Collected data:
###

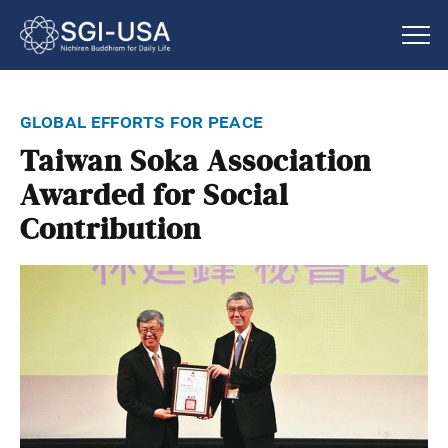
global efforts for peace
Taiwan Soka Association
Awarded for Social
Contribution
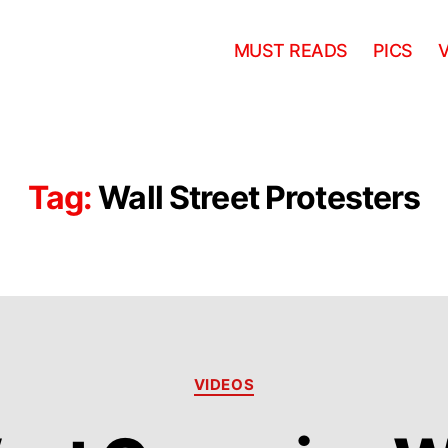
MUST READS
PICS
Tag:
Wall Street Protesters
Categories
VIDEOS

###

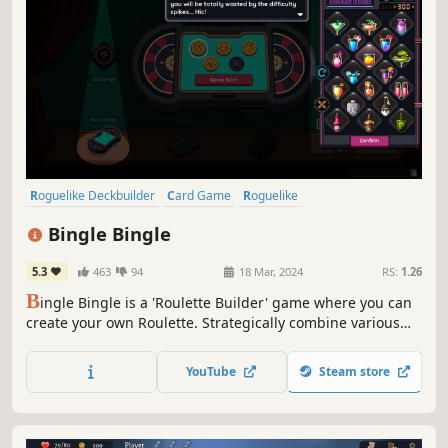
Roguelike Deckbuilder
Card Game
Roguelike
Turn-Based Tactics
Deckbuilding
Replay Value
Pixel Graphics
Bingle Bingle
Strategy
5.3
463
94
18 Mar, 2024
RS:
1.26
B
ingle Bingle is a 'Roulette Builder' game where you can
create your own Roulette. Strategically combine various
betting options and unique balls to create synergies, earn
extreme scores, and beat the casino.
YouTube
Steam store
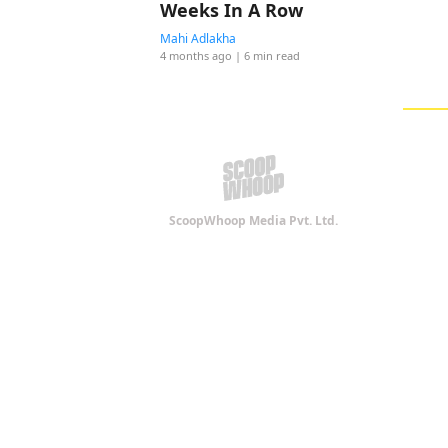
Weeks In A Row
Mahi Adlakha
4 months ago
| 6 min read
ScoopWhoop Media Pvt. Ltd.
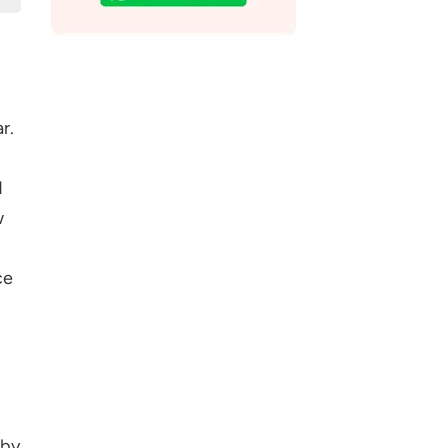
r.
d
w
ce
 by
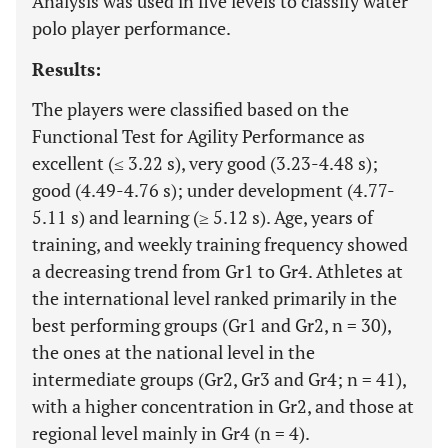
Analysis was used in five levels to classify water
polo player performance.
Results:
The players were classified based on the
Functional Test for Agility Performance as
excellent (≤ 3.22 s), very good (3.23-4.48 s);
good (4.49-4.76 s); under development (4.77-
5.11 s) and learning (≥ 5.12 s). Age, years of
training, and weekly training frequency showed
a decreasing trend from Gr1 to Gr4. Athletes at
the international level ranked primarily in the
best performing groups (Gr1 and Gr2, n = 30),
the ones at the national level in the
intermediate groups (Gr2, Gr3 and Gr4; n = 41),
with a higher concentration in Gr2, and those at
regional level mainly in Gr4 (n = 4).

###

**Activity**
Go to the line with "best performing groups" in the entries above and repeat every line from there through the line with "regional level mainly in Gr4 (n = 4).", exactly and with no other text.

**Solution for this task**
best performing groups (Gr1 and Gr2, n = 30),
the ones at the national level in the
intermediate groups (Gr2, Gr3 and Gr4; n = 41),
with a higher concentration in Gr2, and those at
regional level mainly in Gr4 (n = 4).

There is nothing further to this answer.